Differences between message and information

message: bits transmitted from sender to receiver, however may be redundant
information: new and useful things delivered

Information must be news to the recipient; telling something the recipient already knows conveys no information.

Entropy

In information theory, the entropy of a random variable is the average level of "information", "surprise", or "uncertainty" inherent in the variable’s possible outcomes.

Entropy is defined as:

H(X) = - \sum_{i=1}^n p_i \log_2 p_i

In short, entropy measures uncertainty:

entropy = 0: no uncertainty, provides no information
the larger the entropy, the larger uncertainty, the more information
maximized when all the messages in the message space are equiprobable $p(x)=1/n$ , i.e. most unpredictable, in which case $H(X)=\log n$ .
Usually some of the actual choices are more likely than others, and in that case $H$ will always be less than if the choices are all equally probable.

Example

Flipping a coin

if an unfair coin, entropy will be in (0, 1)
- if always tail or head, no uncertainty, entropy = 0;
if a fair coin, 50%/50% chance of head/tail, entropy = $- 0.5 \log 0.5 - 0.5 \log 0.5$ = 1, the largest;
flipping 2 fair coins: there are $2^2$ states, to use bit to represent, we need $log_2 2^2$ = 2 bits

Rolling a dice

Specifying the outcome of a fair coin flip (two equally likely outcomes) provides less information (lower entropy) than specifying the outcome from a roll of a fair dice (six equally likely outcomes).

Day of the Week

Send a message encoding what day of the week it is: we need a message that can encode 7 values, $\log_2 7 = 2.8$ bits, i.e. we need 3 bits (000 – Monday, 001 – Tuesday, …, 110 – Sunday, 111- unused).

Transmit 1000 bits

one extreme: if receiver already knows all the bits, no information is transmitted
another extreme: if 1000 bits are independent: 1000 bits(or shannons) of information, maximum uncertainty, maximum entropy.
in between:

H_s = \sum_{i=1}^n p_i I_e = - \sum_{i=1}^n p_i \log_2 p_i

1000-bit message can deliver at most 1000-bit information

English vs Chinese

English: 26 characters, low entropy
Chinese: thousands of characters, high entropy

Data Compression

Remove redundancy in message, increase entropy.

Cross-entropy

Cross-entropy gives us a way to express how different two probability distributions are.

It is defined as follows, it depends on both $p$ and $q$ :

H_p(q) = - \sum_{i=1}^n q_i \log_2 p_i

Note that Cross-entropy isn’t symmetric: $H_p(q) \neq Hq(p)$ .

Used as an alternative to squared error to evaluate the output of the network (comparing predictions against what is actually true).
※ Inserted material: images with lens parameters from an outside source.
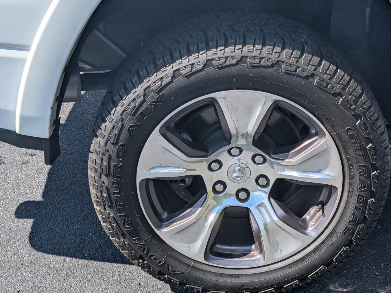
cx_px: 218
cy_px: 169
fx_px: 655
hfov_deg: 33.2
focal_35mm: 58
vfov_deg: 25.2
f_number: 1.68
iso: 24
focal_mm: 6.9
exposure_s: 1/1000
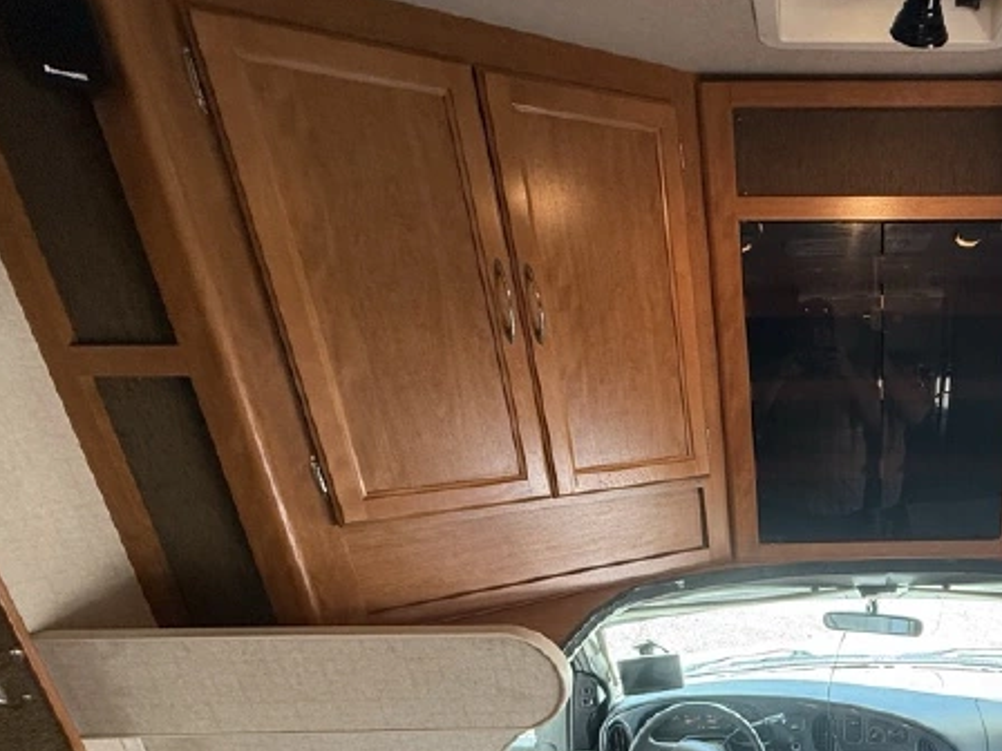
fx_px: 724
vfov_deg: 49.6
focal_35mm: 25
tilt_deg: -23.8
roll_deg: -0.6
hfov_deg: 61.5
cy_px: 659
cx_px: 850
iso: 125
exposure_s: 1/99
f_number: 2.2
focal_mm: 2.22
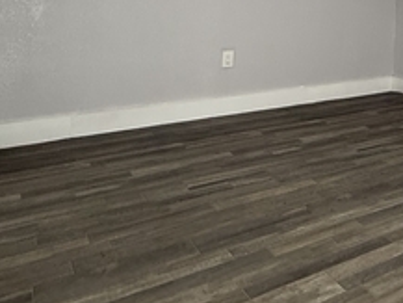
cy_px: -33
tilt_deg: +2.7
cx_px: 460
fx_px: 501
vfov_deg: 30.0
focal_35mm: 43
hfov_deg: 36.1
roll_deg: -2.9
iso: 200
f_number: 2.2
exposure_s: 1/99
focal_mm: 2.22
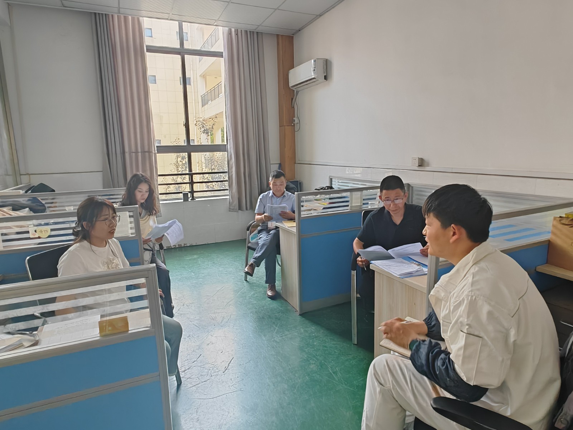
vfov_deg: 63.4
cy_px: 215
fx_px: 348
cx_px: 286
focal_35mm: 21
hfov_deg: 79.0
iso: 250
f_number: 2
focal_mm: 1.82
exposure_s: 1/33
It is more useful in problems in which the targets are 0 and 1.

Normalized Entropy

Normalized Entropy: normalize the entropy by size

H_n(p) = - \sum_{i=1}^n {p_i \log_b p_i \over \log_b n}

also called efficiency
Normalizing the entropy by $\log_b n$ gives $H_n(p) \in [0, 1]$
alternatively you can set $b=n$ and drop the normalization term
the log loss normalized by entropy based on data ctr. Smaller NE means better model in general.
sensitive to calibration of the prediction.